Here, the plaintiff's affidavit of service constituted prima facie proof of proper service pursuant to CPLR 308(2) upon the defendant (see Citibank, N.A. v. Balsamo, 144 AD3d at 964). The process server averred, inter alia, that on May 23, 2015, at 7:38 p.m., he delivered the process papers at the defendant's residence to “Jane Doe,” who was identified as a “co-tenant,” a person of suitable age and discretion, and whose appearance was described as female, brown skin, black hair, aged 17 to 21 years old, 100 to 130 pounds, and 5′4″ to 5′8″ in height.

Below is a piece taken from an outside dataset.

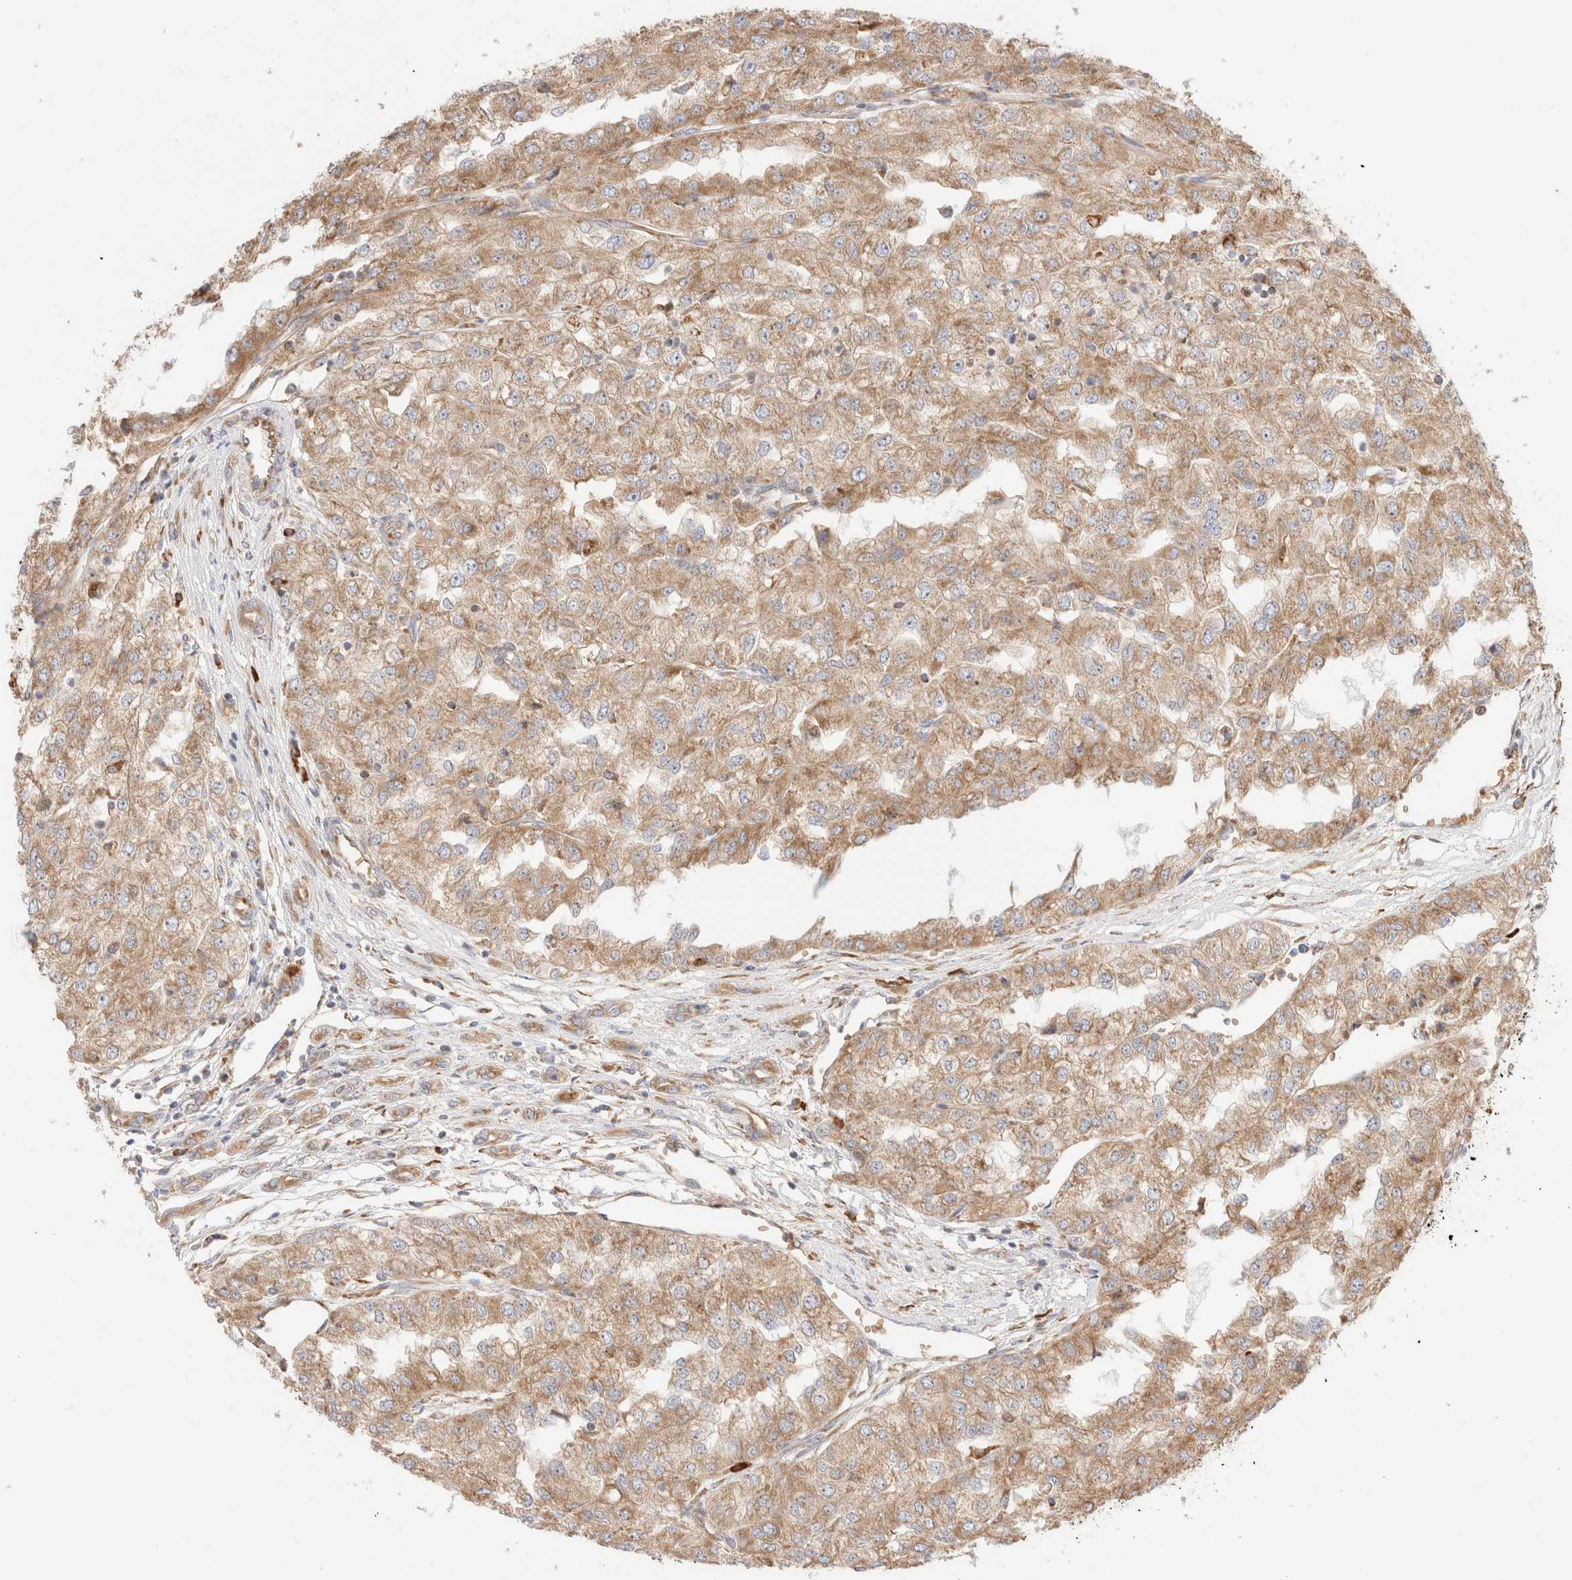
{"staining": {"intensity": "moderate", "quantity": ">75%", "location": "cytoplasmic/membranous"}, "tissue": "renal cancer", "cell_type": "Tumor cells", "image_type": "cancer", "snomed": [{"axis": "morphology", "description": "Adenocarcinoma, NOS"}, {"axis": "topography", "description": "Kidney"}], "caption": "Protein expression analysis of human adenocarcinoma (renal) reveals moderate cytoplasmic/membranous expression in about >75% of tumor cells. (DAB = brown stain, brightfield microscopy at high magnification).", "gene": "UTS2B", "patient": {"sex": "female", "age": 54}}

The defendant rebutted the process server's affidavit through his specific averments that, at the time of the purported service, he did not reside with anyone with the above description. The defendant averred that he lived with his 91–year–old grandmother and his 28–year–old sister. The defendant's description of his sister differed materially from the description of the unidentified woman identified by the process server in that his sister had red hair, was 28 years old, and weighed “well in excess of 130 lbs” at the time of the purported service (see Frankel v. Schilling, 149 A.D.2d at 659). Moreover, the defendant averred that his sister was temporarily residing with his parents at a different address because she had recently given birth. Under these circumstances, the Supreme Court should have conducted a hearing to determine whether the defendant was properly served pursuant to CPLR 308(2).

Accordingly, we remit the matter to the Supreme Court, Queens County, for a hearing on the issue of whether the defendant was properly served with process in accordance with CPLR 308(2), and a new determination thereafter of the defendant's motion to dismiss the complaint pursuant to CPLR 3211(a)(8) and CPLR 306–b.